Find the line with "introduction, traduction et" in the records below. Copy it and every line after it, up to and including the line with "Raja] (X-XI° siècle)".
━━━ Input data
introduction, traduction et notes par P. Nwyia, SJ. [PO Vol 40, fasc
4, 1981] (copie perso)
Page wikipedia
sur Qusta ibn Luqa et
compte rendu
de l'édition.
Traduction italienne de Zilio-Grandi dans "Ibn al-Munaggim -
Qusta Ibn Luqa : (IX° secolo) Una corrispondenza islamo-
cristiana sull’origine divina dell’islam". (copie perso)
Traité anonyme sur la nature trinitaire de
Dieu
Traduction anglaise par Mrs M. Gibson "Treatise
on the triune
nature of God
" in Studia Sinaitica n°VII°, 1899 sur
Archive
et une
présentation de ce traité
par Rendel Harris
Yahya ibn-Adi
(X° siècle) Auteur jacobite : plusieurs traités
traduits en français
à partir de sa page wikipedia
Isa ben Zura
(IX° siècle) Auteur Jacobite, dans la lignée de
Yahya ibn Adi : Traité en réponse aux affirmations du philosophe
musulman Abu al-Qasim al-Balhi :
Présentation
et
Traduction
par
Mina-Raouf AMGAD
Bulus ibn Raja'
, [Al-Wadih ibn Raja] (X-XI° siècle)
━━━━━━
━━━ Input data
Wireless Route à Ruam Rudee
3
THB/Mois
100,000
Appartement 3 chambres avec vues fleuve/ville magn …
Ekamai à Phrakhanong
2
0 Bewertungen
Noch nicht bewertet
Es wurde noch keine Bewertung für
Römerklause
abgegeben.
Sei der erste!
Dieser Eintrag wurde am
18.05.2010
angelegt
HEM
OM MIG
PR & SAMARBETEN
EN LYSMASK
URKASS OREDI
━━━━━━
*Answer below*
introduction, traduction et notes par P. Nwyia, SJ. [PO Vol 40, fasc
4, 1981] (copie perso)
Page wikipedia
sur Qusta ibn Luqa et
compte rendu
de l'édition.
Traduction italienne de Zilio-Grandi dans "Ibn al-Munaggim -
Qusta Ibn Luqa : (IX° secolo) Una corrispondenza islamo-
cristiana sull’origine divina dell’islam". (copie perso)
Traité anonyme sur la nature trinitaire de
Dieu
Traduction anglaise par Mrs M. Gibson "Treatise
on the triune
nature of God
" in Studia Sinaitica n°VII°, 1899 sur
Archive
et une
présentation de ce traité
par Rendel Harris
Yahya ibn-Adi
(X° siècle) Auteur jacobite : plusieurs traités
traduits en français
à partir de sa page wikipedia
Isa ben Zura
(IX° siècle) Auteur Jacobite, dans la lignée de
Yahya ibn Adi : Traité en réponse aux affirmations du philosophe
musulman Abu al-Qasim al-Balhi :
Présentation
et
Traduction
par
Mina-Raouf AMGAD
Bulus ibn Raja'
, [Al-Wadih ibn Raja] (X-XI° siècle)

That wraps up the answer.